Now you have ten thousand servers, and they're not all the same, and many of them aren't just standalone servers but various types of infrastructure, from networking equipment to functions that get resources provisioned automatically by your datacenter VM management software or your cloud provider. Most of them don't do anything on their own, but work in a big cluster of other things. The data on the resources covers everything your company used to use, so you need many more data experts to determine how to recover it. The scale of the recovery effort isn't linear. Fortunately, your team is likely bigger, but that only goes so far.
In such a situation, it often comes down to luck. Something may have evaded the attack because it was better secured, because it didn't work the way the attackers had planned, or for many other reasons. It can also be a great opportunity to change the systems. I usually have a long list of changes that would probably be good to make, but we don't do it because everything's running right now and making big changes could break something. Now that everything is broken and we're rebuilding from scratch anyway, it might make some sense to make improvements so that the new version is better. That adds delays as well.

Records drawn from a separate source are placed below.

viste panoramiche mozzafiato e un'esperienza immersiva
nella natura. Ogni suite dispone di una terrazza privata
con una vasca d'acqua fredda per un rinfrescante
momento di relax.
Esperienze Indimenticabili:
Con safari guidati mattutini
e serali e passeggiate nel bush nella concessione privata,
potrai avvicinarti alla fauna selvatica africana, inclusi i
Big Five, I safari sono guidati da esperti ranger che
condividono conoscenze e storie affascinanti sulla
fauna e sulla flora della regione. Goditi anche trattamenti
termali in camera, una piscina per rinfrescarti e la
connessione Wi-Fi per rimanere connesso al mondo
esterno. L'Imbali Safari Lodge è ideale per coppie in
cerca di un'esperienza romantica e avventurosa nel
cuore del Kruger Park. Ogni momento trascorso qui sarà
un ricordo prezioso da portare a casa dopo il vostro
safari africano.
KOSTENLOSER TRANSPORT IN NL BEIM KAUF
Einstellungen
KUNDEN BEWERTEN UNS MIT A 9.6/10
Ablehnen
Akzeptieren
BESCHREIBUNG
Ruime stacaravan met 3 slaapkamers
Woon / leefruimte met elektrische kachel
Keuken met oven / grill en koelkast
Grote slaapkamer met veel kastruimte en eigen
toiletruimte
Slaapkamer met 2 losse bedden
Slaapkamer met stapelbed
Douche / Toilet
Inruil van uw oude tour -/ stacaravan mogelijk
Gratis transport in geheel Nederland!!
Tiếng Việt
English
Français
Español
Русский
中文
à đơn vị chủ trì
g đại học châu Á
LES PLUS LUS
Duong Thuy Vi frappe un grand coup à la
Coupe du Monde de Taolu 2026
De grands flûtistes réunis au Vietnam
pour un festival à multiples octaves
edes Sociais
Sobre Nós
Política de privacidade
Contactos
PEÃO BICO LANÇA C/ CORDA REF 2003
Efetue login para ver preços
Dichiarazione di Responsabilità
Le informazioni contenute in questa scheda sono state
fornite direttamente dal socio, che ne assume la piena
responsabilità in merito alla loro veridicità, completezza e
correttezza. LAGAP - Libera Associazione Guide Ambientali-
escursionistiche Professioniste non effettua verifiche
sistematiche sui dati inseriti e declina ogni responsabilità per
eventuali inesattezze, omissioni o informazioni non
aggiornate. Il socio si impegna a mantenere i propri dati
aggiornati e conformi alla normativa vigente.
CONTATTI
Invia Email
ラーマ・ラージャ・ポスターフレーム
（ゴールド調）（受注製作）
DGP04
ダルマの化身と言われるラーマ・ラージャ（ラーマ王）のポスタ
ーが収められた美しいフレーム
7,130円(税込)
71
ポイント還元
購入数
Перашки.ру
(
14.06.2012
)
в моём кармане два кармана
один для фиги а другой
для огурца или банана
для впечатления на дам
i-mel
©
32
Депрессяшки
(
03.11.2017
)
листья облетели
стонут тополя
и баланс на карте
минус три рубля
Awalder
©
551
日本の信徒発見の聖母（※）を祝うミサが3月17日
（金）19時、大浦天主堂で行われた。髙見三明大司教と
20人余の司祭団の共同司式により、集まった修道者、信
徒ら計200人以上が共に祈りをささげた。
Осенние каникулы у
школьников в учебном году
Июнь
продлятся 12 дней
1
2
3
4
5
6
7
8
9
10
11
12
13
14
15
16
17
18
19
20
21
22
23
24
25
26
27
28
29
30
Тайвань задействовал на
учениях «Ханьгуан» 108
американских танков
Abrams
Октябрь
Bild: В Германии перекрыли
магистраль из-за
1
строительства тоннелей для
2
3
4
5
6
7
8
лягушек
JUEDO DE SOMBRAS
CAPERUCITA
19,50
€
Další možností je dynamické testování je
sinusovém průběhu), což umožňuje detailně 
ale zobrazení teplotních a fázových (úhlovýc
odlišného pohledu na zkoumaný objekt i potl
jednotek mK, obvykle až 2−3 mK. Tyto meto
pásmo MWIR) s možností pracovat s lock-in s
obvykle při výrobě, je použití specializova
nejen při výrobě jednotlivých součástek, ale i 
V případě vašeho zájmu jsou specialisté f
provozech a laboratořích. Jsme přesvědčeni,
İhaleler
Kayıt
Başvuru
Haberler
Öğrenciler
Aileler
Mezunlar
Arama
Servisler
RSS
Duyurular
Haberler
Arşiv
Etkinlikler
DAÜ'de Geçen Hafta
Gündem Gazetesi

So does EVERYTHING run on the one machine or network? It appears the ransomware attack took out absolutely everything! Surely the public facing website wasn't connected on the same LAN as every other device? I can see they may have hit a web server and got access to SQL, but the entire business??? Who "designed" and implemented this setup? I do hope this £9M is being spent on a different IT provider to the one that has already screwed them over with their original design, implementation and support fees.